Definition (house style)
Trinitarian theology is the theological discipline that investigates the Trinity: the doctrine that God is one God in three persons — Father, Son, and Holy Spirit — who equally co-exist and mutually indwell. On apokatastasis.wiki, trinitarian theology is treated primarily through the economic (redemptive-historical) Trinity: how does the Triune God work in salvation? The question of the immanent Trinity (God’s internal relations apart from the economy of redemption) is marginalized or treated only as an implication of the economic Trinity by most of the authors in this corpus.
Author variants
Nee/Lee
Nee and Lee work consistently with an economic trinitarian theology. The structure is: the Father as source is embodied in the Son; the Son as the course is realized in the Spirit as the transmission [EG, Preface]. This three-stage model — source → expression → transmission, analogous to love → grace → fellowship (2Cor. 13:14) — is illuminating but raises acute questions about hypostatic distinction. Lee’s formulation “The Father is not only the Father but also the Son. The Son is not only the Son but also the Spirit” [EG, ch. 1] generates tension with classical modalism. The nine-point confession in BXL1–3 nevertheless articulates the Trinity in classical-orthodox terms: three persons equally co-existing and mutually indwelling from eternity to eternity. The immanent Trinity is virtually absent in Nee and Lee; the Trinity is always the economic Trinity, always directed toward the goal of indwelling.
Jones
Jones treats trinitarian theology through three corresponding ages in God’s economic work: the age of the Father (OT), the age of the Son (NT), and the age of the Holy Spirit (the church). The nine-point confession he uses is classically Trinitarian.
Warnock
Warnock develops a trinitarian theology that centers on the passibility of the Father: the Father suffered together with the Son on the cross (theopaschism). He emphasizes the indwelling of the Father in the Son (John 14:10-11) as the structuring reality of the Trinity, and reads Heb. 9:14 as indicating that the Spirit carried the Blood of Christ — a pneumatological-Trinitarian thesis that is unique in the classical tradition.
Bullinger
Bullinger treats trinitarian theology structurally through the symbolism of the number three: the number of divinity, resurrection, and completeness.

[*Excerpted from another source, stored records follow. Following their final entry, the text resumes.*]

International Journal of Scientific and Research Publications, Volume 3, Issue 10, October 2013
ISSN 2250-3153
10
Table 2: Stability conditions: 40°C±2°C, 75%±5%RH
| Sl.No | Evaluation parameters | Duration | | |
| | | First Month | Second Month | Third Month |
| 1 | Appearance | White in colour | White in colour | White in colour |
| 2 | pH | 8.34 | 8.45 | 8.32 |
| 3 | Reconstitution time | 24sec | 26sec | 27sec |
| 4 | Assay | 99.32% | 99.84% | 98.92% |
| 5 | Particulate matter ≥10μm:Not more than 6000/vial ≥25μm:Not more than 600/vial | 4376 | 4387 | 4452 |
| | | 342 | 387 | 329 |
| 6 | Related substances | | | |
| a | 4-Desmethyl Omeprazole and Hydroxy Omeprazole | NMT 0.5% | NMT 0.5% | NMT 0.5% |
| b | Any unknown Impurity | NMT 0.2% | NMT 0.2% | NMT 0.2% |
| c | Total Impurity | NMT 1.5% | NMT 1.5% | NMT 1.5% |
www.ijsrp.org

His trinitarian theology is numerical-exegetical rather than mystical-ontological.
Noordzij
Noordzij does not work from an explicit trinitarian doctrine but from a Christologically driven trinitarian spirituality: the movement of the Father who sends his Son, and the Spirit who reproduces the life of the Son in believers, is a redemptive-historical framework rather than a systematic trinitarian ontology.